É interessante observar que, quando a União absorve dívida estadual, o endividamento do setor público não se altera e o risco da dívida total melhora.
Na atual transição, mais do que nunca, o certo é utilizar a dívida líquida total do setor público para evitar análises distorcidas. Se se deseja usar apenas a dívida mobiliária da União, deve-se acrescentar no estoque inicial os ajustes e a variação das reservas.
Se tivesse feito isso, o editorialista poderia até continuar criticando o governo, mas não poderia usar o argumento de que a "dívida do Estado" se multiplicara por cinco em quatro anos. Não teria induzido a Folha e seus leitores a erro.
Nos EUA, políticos, empresários, sindicalistas, jornalistas e economistas contrários à política de livre mercado e ao Nafta -o acordo de livre comércio com o México e o Canadá- acusam o governo de prejudicar a indústria nacional, exportar empregos e reduzir a renda dos assalariados.
Paul Krugman destruiu impiedosamente o raciocínio. O mesmo fizeram a Brookings Institution, o Twentieth Century Fund e o Progressive Policy Institute no livro "Globaphobia" (1998).
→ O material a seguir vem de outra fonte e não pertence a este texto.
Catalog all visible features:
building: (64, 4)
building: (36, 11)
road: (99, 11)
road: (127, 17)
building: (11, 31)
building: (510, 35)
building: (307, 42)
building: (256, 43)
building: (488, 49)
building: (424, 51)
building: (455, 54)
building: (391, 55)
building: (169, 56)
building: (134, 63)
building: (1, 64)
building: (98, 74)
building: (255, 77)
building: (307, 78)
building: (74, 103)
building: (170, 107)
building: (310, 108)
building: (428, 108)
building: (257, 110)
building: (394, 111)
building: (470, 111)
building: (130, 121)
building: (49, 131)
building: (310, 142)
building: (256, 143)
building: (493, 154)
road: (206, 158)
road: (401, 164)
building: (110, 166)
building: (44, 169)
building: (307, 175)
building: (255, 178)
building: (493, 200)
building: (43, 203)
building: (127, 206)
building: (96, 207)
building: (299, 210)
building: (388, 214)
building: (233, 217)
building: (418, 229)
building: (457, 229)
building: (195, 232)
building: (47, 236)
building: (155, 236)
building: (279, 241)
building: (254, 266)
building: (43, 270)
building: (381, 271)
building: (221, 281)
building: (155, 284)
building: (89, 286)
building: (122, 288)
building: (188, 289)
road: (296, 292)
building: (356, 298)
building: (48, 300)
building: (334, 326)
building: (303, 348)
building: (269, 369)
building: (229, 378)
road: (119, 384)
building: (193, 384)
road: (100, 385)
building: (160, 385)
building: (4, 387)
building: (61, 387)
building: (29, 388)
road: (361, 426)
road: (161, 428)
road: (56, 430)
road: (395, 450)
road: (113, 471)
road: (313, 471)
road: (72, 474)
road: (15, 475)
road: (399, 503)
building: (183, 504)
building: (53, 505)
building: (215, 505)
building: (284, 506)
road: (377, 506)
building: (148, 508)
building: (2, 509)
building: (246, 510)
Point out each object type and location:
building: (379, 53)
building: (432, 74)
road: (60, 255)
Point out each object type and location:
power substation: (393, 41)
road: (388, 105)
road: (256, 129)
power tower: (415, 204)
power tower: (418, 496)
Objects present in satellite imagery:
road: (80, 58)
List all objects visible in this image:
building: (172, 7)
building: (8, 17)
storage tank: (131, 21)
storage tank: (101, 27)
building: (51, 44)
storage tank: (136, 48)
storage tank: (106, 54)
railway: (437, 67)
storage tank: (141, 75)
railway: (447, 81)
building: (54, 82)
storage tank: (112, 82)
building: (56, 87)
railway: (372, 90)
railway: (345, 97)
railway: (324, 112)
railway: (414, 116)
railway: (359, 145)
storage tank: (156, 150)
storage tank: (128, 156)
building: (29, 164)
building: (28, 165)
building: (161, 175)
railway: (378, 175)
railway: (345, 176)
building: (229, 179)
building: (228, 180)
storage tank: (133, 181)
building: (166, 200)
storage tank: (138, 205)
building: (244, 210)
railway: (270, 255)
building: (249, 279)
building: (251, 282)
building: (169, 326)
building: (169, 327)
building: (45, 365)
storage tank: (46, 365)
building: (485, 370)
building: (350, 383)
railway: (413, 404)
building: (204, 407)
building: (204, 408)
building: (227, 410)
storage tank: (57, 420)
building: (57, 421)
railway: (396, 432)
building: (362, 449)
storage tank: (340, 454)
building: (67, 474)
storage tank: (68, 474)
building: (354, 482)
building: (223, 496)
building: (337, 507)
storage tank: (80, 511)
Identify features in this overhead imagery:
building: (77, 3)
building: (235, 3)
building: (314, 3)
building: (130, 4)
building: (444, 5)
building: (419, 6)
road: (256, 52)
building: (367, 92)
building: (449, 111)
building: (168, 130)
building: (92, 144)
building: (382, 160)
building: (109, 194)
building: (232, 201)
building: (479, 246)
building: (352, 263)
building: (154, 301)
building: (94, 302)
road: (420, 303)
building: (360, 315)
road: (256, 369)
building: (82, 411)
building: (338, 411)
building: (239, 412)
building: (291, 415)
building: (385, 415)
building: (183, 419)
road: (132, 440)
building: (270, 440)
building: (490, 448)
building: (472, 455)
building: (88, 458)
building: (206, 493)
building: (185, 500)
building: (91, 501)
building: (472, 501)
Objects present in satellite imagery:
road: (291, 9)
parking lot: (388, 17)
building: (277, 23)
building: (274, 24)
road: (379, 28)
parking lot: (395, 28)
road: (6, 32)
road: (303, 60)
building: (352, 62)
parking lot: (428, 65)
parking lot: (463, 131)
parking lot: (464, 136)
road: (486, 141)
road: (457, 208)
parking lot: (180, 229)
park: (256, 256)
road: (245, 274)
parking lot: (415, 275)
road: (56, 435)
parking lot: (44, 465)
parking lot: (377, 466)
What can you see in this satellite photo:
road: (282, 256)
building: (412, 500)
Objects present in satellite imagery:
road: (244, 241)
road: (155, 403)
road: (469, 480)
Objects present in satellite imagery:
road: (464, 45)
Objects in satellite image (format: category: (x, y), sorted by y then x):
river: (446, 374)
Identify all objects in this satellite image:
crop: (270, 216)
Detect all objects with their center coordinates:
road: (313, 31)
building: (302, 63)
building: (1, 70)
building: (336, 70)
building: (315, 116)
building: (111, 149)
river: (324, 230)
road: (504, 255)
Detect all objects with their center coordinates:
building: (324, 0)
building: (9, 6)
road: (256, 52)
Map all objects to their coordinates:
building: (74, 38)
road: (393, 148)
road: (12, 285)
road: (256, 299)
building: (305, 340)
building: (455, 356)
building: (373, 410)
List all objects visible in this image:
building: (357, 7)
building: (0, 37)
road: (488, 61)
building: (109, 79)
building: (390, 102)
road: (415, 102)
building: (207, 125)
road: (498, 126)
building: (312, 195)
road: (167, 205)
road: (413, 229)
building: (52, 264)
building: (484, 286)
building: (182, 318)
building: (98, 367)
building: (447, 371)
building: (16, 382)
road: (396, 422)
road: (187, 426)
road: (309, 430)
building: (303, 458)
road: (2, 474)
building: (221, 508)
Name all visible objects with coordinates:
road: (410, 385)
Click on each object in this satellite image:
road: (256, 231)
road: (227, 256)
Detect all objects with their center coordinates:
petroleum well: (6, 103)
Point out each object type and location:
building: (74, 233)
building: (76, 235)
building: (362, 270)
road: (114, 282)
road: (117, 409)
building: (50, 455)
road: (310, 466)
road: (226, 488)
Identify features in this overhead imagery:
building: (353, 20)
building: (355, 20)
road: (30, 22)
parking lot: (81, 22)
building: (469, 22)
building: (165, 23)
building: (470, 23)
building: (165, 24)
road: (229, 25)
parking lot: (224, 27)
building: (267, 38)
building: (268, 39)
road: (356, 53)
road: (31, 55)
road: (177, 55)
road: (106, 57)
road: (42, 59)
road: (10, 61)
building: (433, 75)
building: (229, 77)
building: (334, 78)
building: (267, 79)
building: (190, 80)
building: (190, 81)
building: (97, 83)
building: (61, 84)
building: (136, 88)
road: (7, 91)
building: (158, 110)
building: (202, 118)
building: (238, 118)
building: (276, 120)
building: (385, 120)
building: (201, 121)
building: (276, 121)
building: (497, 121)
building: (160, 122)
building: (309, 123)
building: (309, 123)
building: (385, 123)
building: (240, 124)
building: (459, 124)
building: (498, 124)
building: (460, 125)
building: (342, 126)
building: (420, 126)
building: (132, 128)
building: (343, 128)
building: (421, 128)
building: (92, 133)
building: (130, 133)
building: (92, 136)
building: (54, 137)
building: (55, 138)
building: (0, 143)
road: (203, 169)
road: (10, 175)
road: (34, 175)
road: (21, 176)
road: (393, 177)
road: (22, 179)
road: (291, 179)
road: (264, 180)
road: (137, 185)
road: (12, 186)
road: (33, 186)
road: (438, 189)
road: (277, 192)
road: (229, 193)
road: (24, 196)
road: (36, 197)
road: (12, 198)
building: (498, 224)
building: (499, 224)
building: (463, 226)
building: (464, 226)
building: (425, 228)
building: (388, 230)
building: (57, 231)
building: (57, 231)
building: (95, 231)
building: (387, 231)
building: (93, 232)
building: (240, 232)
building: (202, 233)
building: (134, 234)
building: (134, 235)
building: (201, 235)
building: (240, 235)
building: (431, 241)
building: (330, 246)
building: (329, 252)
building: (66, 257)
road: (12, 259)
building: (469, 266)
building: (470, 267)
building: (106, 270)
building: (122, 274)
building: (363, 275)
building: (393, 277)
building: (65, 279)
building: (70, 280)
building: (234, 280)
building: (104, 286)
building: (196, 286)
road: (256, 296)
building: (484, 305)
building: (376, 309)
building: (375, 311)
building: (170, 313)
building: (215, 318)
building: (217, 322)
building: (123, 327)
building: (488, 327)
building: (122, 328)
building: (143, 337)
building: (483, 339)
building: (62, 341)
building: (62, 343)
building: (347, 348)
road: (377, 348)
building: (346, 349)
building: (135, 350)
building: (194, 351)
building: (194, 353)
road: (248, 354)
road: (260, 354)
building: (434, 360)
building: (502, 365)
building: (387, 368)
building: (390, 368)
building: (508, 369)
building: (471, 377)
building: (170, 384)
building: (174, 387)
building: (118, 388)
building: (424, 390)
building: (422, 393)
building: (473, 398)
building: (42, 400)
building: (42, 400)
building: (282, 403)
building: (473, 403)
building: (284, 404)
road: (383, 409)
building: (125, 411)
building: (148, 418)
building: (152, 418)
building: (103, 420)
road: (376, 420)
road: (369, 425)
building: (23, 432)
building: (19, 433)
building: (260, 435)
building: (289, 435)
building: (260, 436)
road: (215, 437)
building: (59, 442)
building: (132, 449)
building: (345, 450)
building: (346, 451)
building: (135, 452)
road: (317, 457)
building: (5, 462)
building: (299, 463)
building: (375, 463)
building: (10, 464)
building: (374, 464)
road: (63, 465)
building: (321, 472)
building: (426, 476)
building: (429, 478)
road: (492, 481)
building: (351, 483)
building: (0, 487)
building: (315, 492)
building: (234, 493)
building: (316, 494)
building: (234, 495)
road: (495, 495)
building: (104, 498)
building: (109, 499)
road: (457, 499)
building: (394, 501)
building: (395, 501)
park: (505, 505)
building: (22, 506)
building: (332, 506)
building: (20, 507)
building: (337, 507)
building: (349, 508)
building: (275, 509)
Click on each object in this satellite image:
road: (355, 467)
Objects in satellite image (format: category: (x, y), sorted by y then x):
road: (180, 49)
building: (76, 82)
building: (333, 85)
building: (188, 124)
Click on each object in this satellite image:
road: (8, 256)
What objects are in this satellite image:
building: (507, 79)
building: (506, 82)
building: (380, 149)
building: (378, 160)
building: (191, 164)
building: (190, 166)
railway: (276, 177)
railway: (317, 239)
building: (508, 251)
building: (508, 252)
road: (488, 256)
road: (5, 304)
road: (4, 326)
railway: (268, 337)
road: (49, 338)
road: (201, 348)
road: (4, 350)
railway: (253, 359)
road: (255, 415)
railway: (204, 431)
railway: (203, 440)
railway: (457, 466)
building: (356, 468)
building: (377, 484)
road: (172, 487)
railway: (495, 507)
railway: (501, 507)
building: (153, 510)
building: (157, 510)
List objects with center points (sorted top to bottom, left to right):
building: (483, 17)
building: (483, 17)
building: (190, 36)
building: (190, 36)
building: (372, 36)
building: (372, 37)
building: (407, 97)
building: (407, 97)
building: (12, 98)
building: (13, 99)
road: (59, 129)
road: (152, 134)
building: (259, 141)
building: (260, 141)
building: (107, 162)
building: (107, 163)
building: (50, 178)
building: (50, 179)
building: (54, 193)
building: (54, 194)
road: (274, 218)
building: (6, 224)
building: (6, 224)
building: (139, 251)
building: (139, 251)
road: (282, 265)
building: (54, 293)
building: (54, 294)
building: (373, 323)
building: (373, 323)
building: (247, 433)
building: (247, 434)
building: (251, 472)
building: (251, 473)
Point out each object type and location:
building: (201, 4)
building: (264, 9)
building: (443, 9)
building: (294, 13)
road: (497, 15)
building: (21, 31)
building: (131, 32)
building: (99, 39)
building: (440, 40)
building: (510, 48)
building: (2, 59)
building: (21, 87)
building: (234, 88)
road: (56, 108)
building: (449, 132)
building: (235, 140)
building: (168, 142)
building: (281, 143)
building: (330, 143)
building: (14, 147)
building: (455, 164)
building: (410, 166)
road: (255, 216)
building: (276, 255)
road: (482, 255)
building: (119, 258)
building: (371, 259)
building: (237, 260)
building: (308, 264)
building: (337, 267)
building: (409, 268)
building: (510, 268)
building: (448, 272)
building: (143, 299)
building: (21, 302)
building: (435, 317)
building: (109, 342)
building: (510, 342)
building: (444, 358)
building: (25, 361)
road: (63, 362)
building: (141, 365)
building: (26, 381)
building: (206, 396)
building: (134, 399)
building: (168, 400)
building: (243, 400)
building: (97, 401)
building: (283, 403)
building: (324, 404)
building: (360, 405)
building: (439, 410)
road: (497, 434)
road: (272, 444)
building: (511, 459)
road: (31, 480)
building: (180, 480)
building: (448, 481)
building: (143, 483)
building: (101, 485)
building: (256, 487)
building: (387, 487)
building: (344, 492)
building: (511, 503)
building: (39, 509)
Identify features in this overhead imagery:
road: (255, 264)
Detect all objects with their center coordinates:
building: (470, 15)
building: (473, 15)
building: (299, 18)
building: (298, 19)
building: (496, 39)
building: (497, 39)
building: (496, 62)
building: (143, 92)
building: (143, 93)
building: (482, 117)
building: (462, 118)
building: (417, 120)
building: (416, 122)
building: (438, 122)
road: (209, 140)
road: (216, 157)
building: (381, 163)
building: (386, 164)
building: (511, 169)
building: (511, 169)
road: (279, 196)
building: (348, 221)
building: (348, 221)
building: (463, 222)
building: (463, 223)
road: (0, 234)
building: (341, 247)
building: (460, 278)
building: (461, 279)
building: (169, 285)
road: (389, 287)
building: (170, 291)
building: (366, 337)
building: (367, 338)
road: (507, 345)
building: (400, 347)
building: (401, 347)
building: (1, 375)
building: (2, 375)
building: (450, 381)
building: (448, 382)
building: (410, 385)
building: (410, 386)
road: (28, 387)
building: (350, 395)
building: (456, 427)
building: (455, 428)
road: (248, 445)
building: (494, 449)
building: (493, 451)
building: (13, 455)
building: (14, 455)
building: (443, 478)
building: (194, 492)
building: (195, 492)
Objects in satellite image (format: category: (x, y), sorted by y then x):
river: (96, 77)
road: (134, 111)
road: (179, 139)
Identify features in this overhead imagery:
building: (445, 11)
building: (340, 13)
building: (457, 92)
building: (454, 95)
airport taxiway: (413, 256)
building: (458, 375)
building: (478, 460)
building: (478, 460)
Ninguém os chamou de "governistas" ou "chapas brancas".
É preciso equilíbrio para condenar ou apoiar o governo. No Brasil, pelo que se vê, é preciso também coragem quando se trata de defendê-lo de acusações injustas.


Mailson da Nóbrega, 56, ex-ministro da Fazenda (governo José Sarney), sócio da Tendências Consultoria Integrada, escreve às sextas-feiras nesta coluna.

Nota da Redação - O debate de que é objeto o artigo do ex- ministro já foi, do ponto de vista técnico, exaustivamente esclarecido pela Folha (em editorial no dia 17/10 e em resposta a duas cartas do ex-ministro em 21/10 e 28/10). Num momento em que o país depende fortemente de créditos externos, parece óbvio que a Folha dê atenção a indicadores econômicos que são relevantes para respeitados analistas e agências de avaliação de risco, ainda que não o sejam para o ex-ministro Mailson da Nóbrega.